*Задание A*
Перескажите в двух предложениях приведённый ниже отрывок о сходстве детей с родителями.
*Задание B*
Ответьте по отрывку о сходстве детей с родителями на следующие вопросы:
(i) Какой вопрос родители без конца задают знакомым?
(ii) Что Бердяеву представлялось противоречащим достоинству человеческой личности?
(iii) В какой прогрессии от поколения к поколению возрастает индивидуальность любовного поиска?
*Задание C*
Продолжите отрывок о сходстве детей с родителями начиная с места после его последнего предложения.

И потому-то люди так любят разгадывать тайну детских лиц. Первым делом сравнивают внешность ребенка с родительской: «А на кого он больше похож?» В слитости отцовских и материнских черт как будто проглядывает даже ночная тайна супружества, тайна, перед которой и сами родители чувствуют глубину своего неведения. Оттого и готовы без конца спрашивать у знакомых: «Как вам кажется, на кого он больше похож?» — утверждаясь заново в правильности своего любовного выбора, коль скоро он подтвержден природой и безошибочно запечатлен в ребенке. Только здесь — ответ на вопрос, неясный им самим: о том чудесном случае, который провел их мимо множества других, равновероятных союзов и судеб и в точно назначенный час привел навстречу друг другу, соединив в неповторимости этого детского лица. В нем все о двоих, так же таинственно, как в шепоте и поцелуе, — черта к черте, с той же избирательностью, с какой соединяет любовь. Но если в любви еще можно ошибаться, ускользать, изменять, то в лице ребенка узаконена единственность, уже не допускающая никакого произвола, и даже сами родители, глядя на него, глубже постигают тайну своей «единой плоти».
Весь пафос Бердяева — усиление личности против рода. «Черты родового сходства мне представлялись противоречащими достоинству человеческой личности»[14]. Но именно продолжение рода позволяет усиливаться личностному началу через тот любовный, самый личный на свете выбор, который из поколения в поколение совершают родители. И если согласиться, что у потомков лица ярче и своеобразнее, чем у предков, то не потому ли, что между ними — великое поступательное движение любви? Любовь отбирает в каждом поколении тех единственных, от кого должны произойти — с нарастающей степенью избирательности — лица следующих поколений. Любовь гораздо более личностна, чем личность сама по себе, которая, не любя и не выбирая, остается пустой абстракцией особи, равно годной ко всем сочетаниям. Отбор идет из века в век, из тысячелетия в тысячелетие. И вот на высоте этого выбора, где каждый из любящих не просто воспроизводит свою единственность, но возводит ее в превосходную степень благодаря соединению с единственным другим, рождается новая жизнь — одна уже не из миллионов, а из всех возможных сочетаний между миллионами. Каждое лицо — итог и олицетворение неутомимого любовного поиска, индивидуальность которого от поколения к поколению возрастает в геометрической прогрессии. Воспроизведение и есть путь к неповторимости.

*Материал*

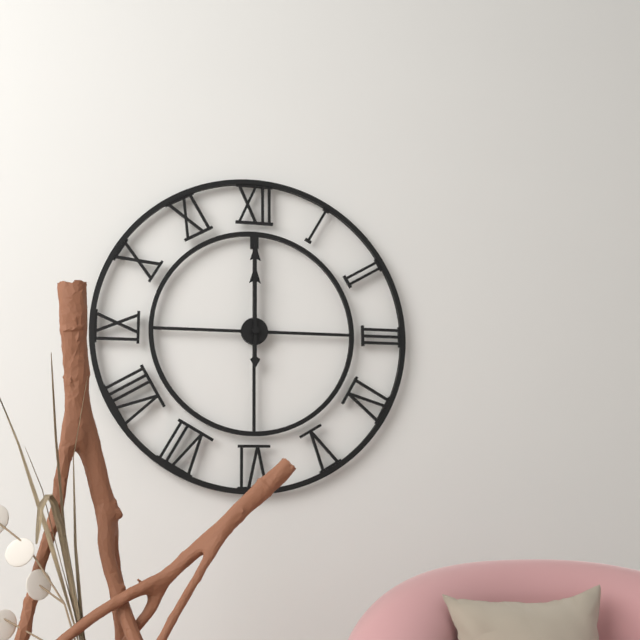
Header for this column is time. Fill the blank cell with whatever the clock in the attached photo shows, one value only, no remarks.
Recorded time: 12:00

*Ожидаемый ответ A*
Люди любят разгадывать тайну детского лица и сравнивать его с лицами родителей, потому что в нём запечатлён любовный выбор двоих, а его единственность уже не допускает никакого произвола. Вопреки Бердяеву, противопоставлявшему личность роду, именно продолжение рода через любовный выбор родителей усиливает личностное начало, и воспроизведение оказывается путём к неповторимости.

*Ожидаемый ответ B*
(i) «Как вам кажется, на кого он больше похож?»
(ii) Черты родового сходства.
(iii) В геометрической.

*Ожидаемый ответ C*
3
Есть минуты в жизни Олиного лица, когда все оно делается похожим на мое, — не черточкой одной, не ямкой, а своим первообразом. Это — когда она плачет, когда веки мгновенно припухают, а подбородок дрожит и становится мягким и расплывчатым. В этом искажении ясного, улыбчивого лика и проглядывает вдруг самое мое, так что к жалости в эти минуты примешивается еще особое чувство соучастия и вины, будто это из-за меня она родилась такой несчастной.
«Маленькая моя, — утешаю, — родная», — и это слово для меня вдруг наполняется пронзительным смыслом: мы единственные с тобой в бедствии, обездоленности, эту привычку страдать ты взяла от меня, другие нас не поймут. Как хорошо бывает твое лицо в часы покоя, общения, радости! Все говорят: «Вылитая мать». А мое с тобой сходство никто и не подметит, оно не постоянное, оно не в лице твоем, а в том, что стирает черты лица, взрывает его изнутри — в морщинках, припухлостях, гримасах. Мое самое кровное передалось тебе не во внешности, а в том, что колеблет ее, разбивает твой светлый и слаженный облик. Бедная, никуда ты не денешься от меня! Я скрыт в тайниках, в исподе твоего лица, в том, что через плач выступает наружу, что в старости твоей, быть может, и станет лицом.
Два первых года своей жизни, рассказывает мама, я плакал почти непрестанно. Смотрю на детские свои снимки: и тут плачу, и здесь плачу. Там, где я мирно играю, у меня лицо правильное, даже красивое, однако — не мое. А мое теперешнее — скорее из плачущих тех фотографий, где черты смазаны и размыты, глаза воспалены, лоб горит. Лицо вылепилось плачем.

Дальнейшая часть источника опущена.